With the rise in ransomware attacks on healthcare organizations, the discussion also turned to protecting IT systems should a hacker access the systems. Having layered security is critical, so hackers can’t traverse the network in a straight line, and segmenting the data is an effective defensive strategy as well, many health IT leaders said.
“The most important thing is to have good, secure and fast backups,” Raymond said. “Eventually, they are going to get in some way; they’re very sophisticated on sending out phishing emails and eventually someone will click on one. We do a lot of work to educate our users and to send out our own phishing campaigns to reduce that percentage, but it’s going to happen, so it’s all defensive.”
Raymond pointed to the ransomware attack at Hollywood Presbyterian, located in Southern California, as an example. As previously reported by Healthcare Informatics, back in February, Hollywood Presbyterian’s computer system were knocked offline for more than a week following a ransomware attack.
“They didn’t have fast enough backup, the way I look at it,” Raymond said. “They couldn’t restore their system fast enough, they went five days and still couldn’t get to their data, so they negotiated and paid the ransom and got their data back.” Using flash storage, a hospital hit with a ransomware attack could potentially back up their systems in less than an hour, he said.
Everyone involved in the discussions agreed that physician and staff engagement is critical when implementing security IT solutions.
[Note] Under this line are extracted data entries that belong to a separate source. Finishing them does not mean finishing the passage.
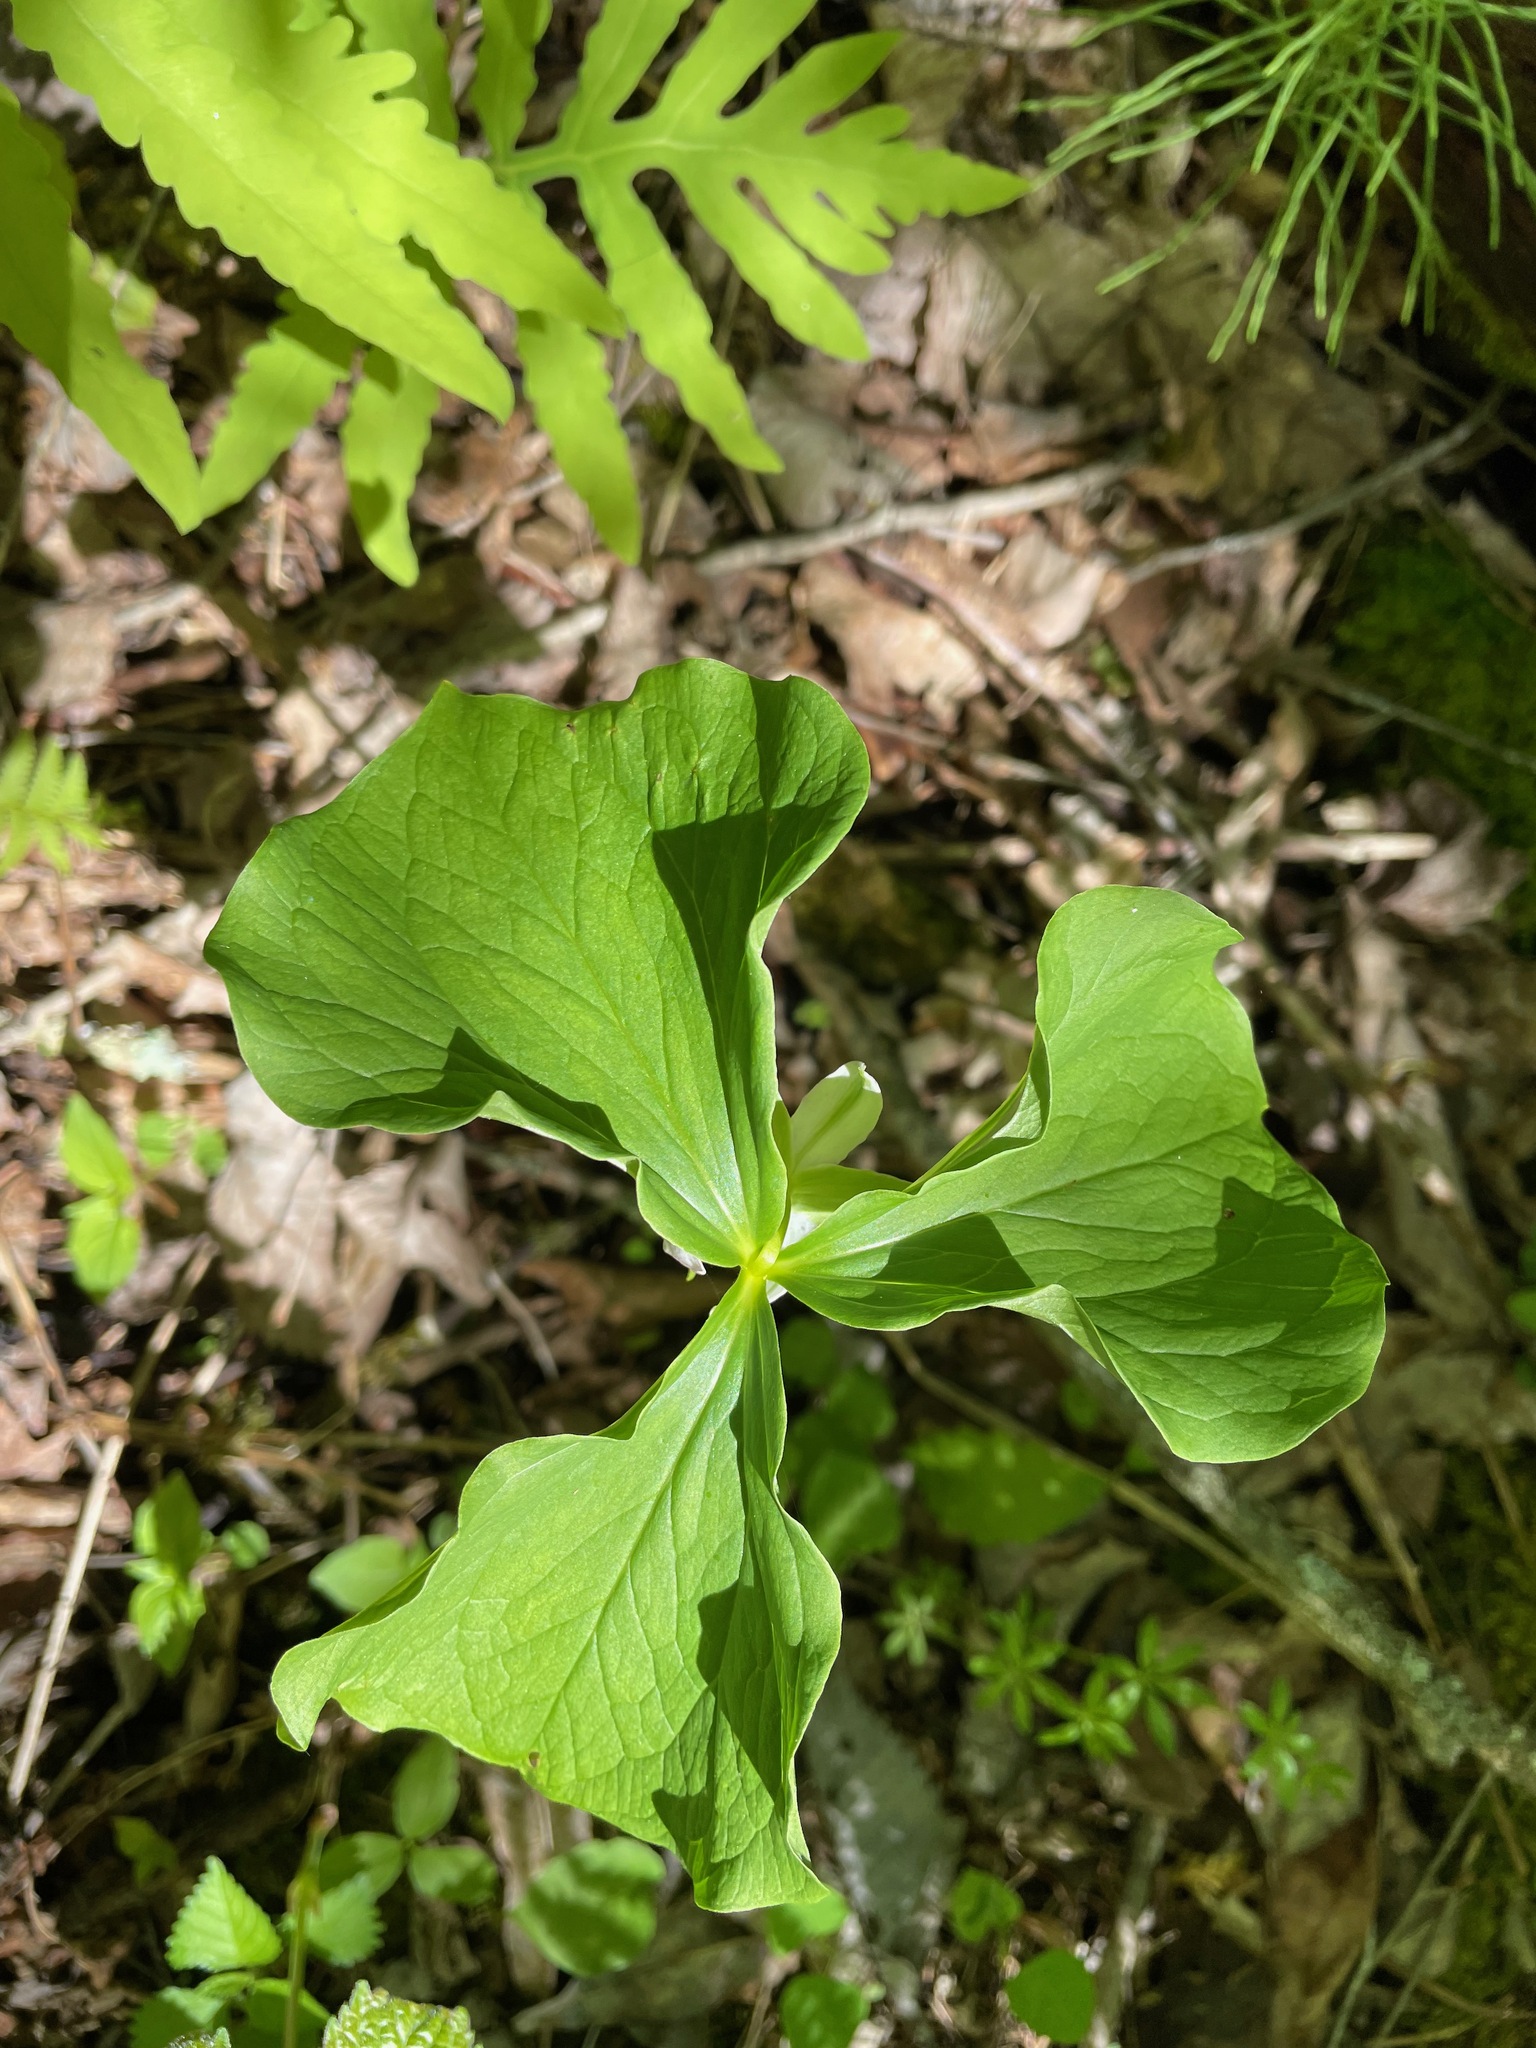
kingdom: Plantae
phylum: Tracheophyta
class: Liliopsida
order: Liliales
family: Melanthiaceae
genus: Trillium
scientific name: Trillium cernuum
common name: Nodding trillium
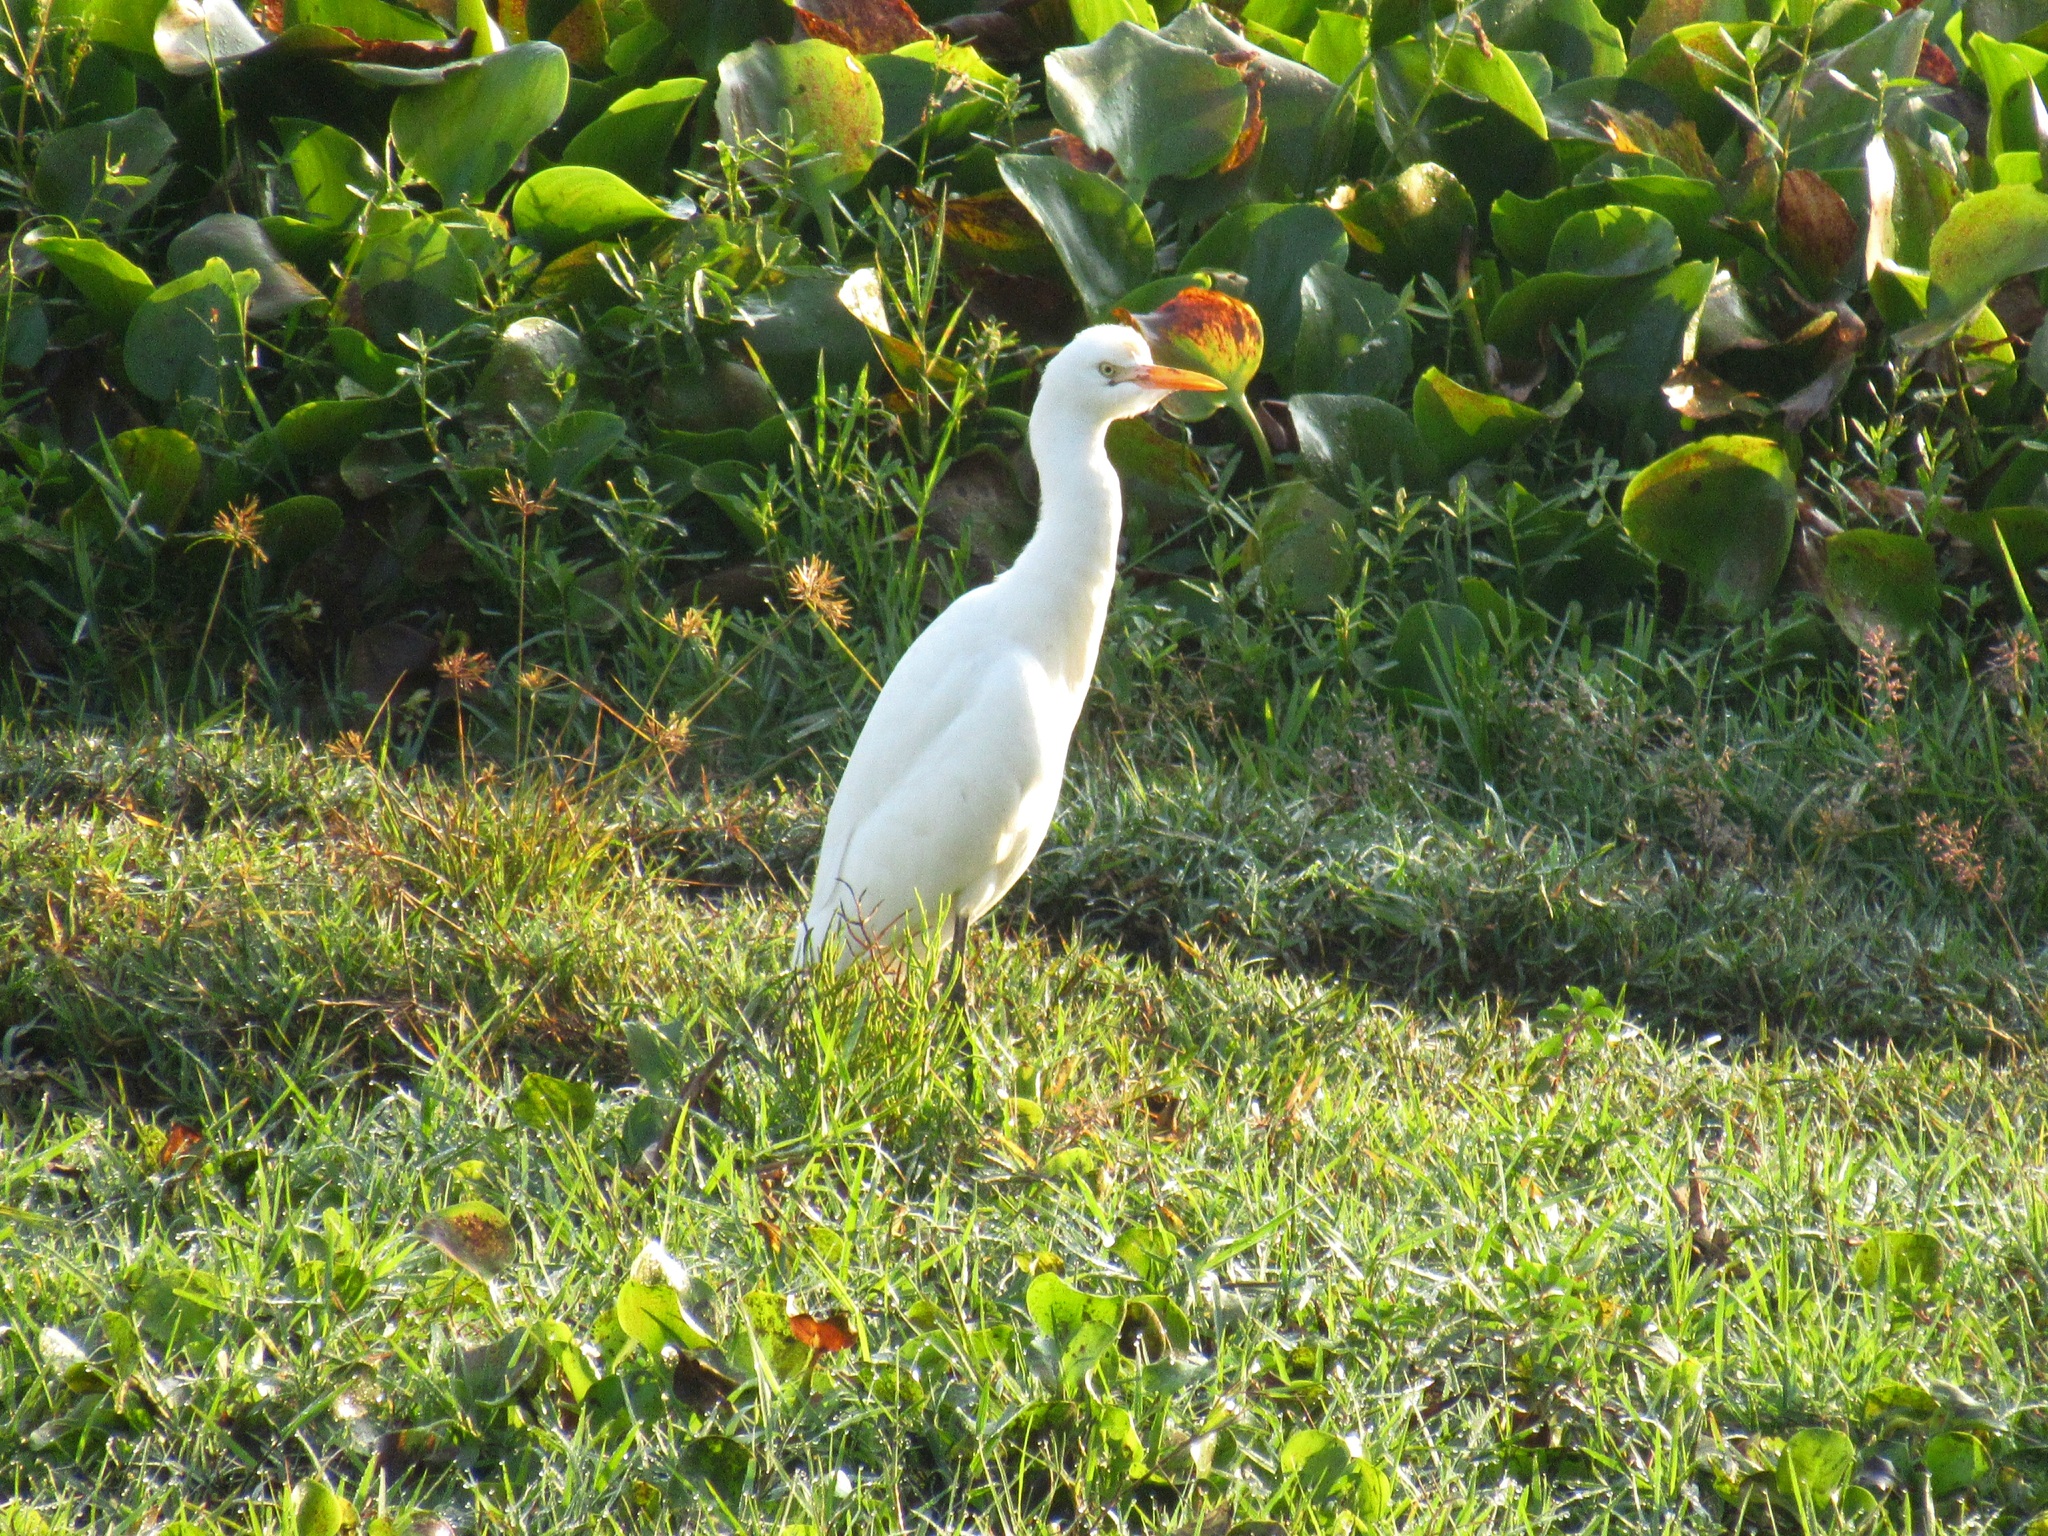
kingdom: Animalia
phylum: Chordata
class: Aves
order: Pelecaniformes
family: Ardeidae
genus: Bubulcus
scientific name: Bubulcus coromandus
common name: Eastern cattle egret
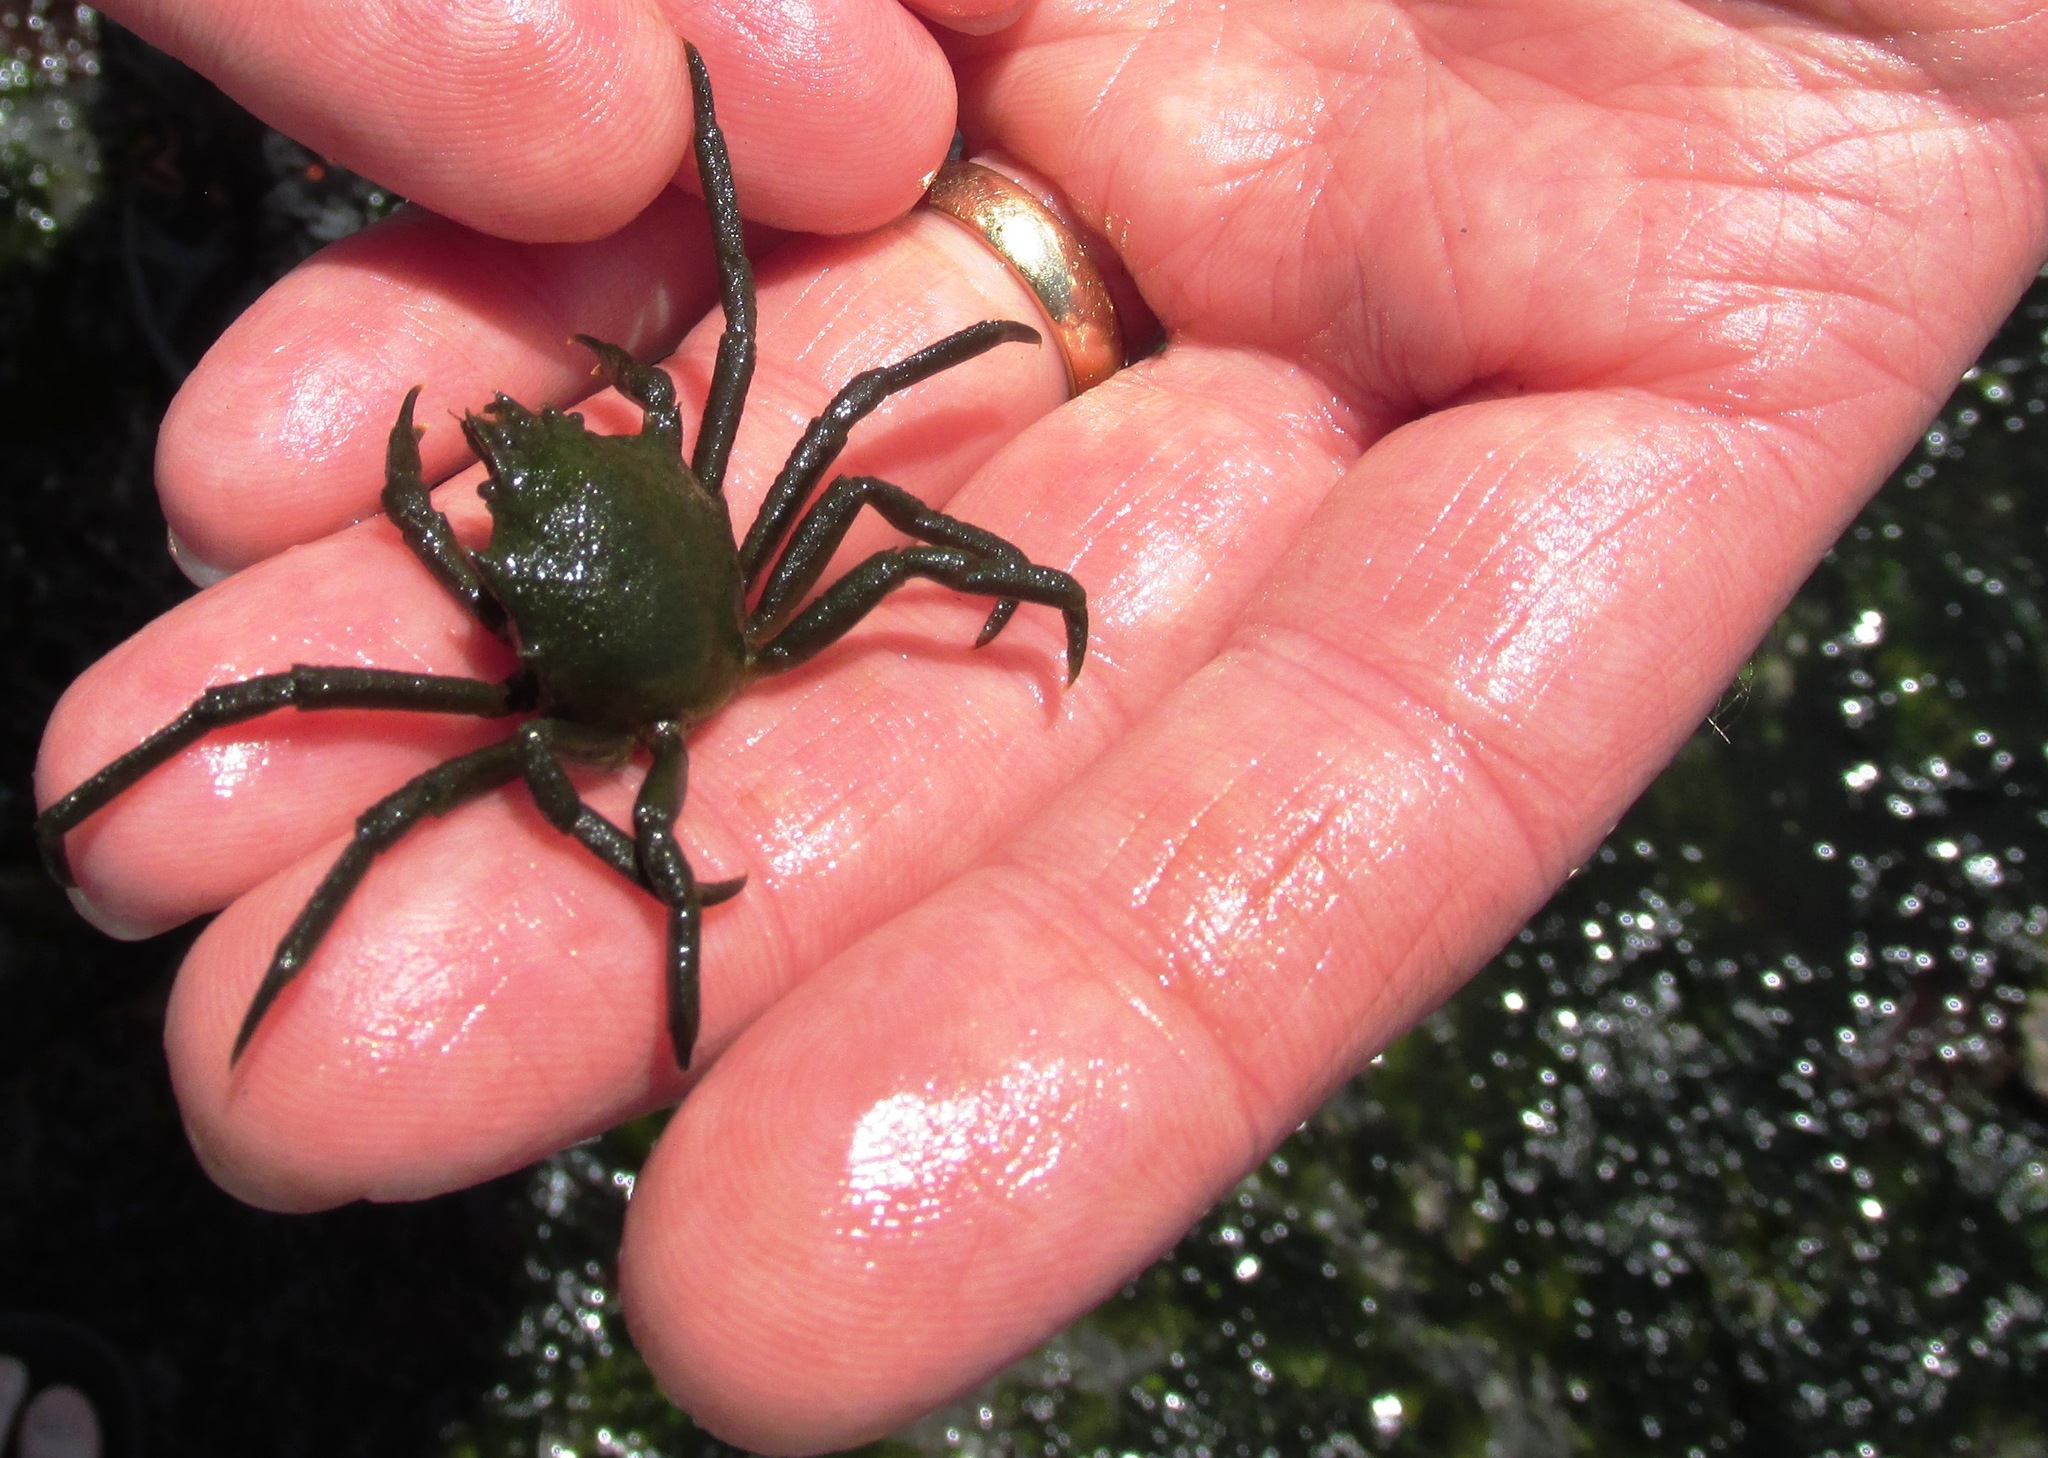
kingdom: Animalia
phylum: Arthropoda
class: Malacostraca
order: Decapoda
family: Epialtidae
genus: Pugettia
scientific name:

And, within the healthcare environment, a strong, effective security strategy goes hand-in-hand efficient workflow, the healthcare IT leaders present at the round-table discussion all agreed.
“From a hospital perspective, it’s all about throughput,” Raymond said. “You want to get the patient to the ER, get them diagnosed, get the medicine they need, and then get them discharged or admitted as an inpatient. And, at the same time, for healthcare organizations, reimbursement is going down, so our efficiency has to go up, and the only way efficiency can go up is throughput. If you put things in the way of that, you’re going to have a hard time.”
For healthcare IT leaders implementing security strategies, as well as cybersecurity solutions providers designing security tools, these are critical issues worth considering as the healthcare industry continues to combat evolving cyber threats.